***** Supplied data *****
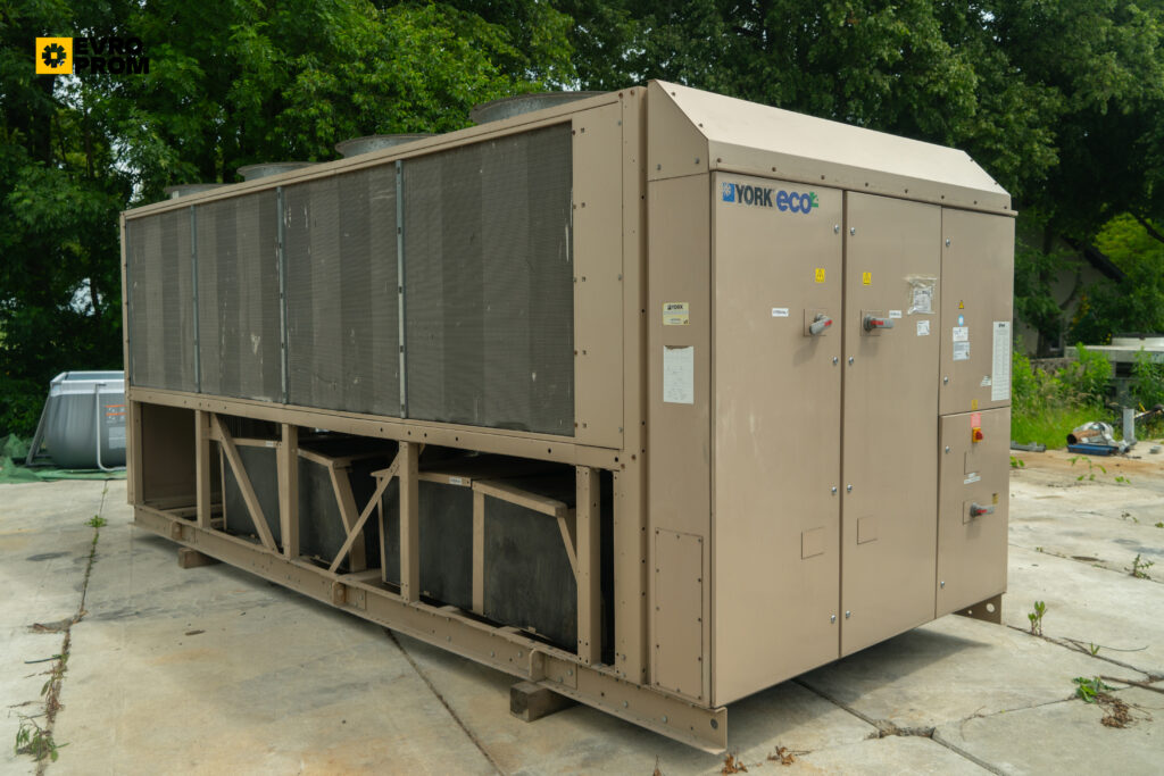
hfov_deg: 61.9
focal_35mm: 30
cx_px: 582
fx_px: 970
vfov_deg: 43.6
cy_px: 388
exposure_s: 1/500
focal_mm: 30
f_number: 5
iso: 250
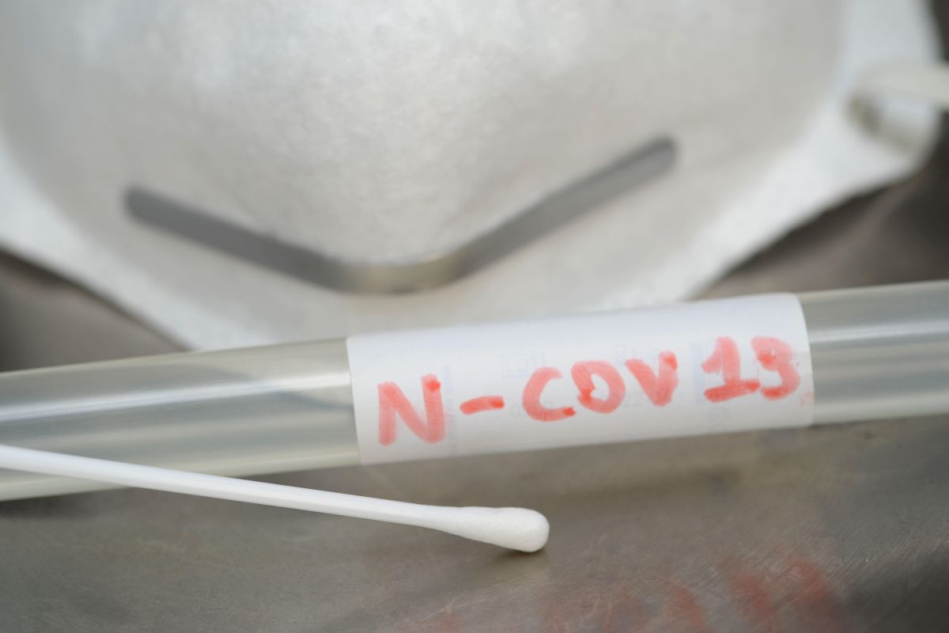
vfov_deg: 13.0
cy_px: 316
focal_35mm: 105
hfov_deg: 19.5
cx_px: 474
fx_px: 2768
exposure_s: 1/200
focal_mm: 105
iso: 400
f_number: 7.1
*****
> _Exercise directions_: Print nothing but the lines from the one containing "focal_35mm: 105" through the end of the listing above, exactly as written.

> _Exercise result_:
focal_35mm: 105
hfov_deg: 19.5
cx_px: 474
fx_px: 2768
exposure_s: 1/200
focal_mm: 105
iso: 400
f_number: 7.1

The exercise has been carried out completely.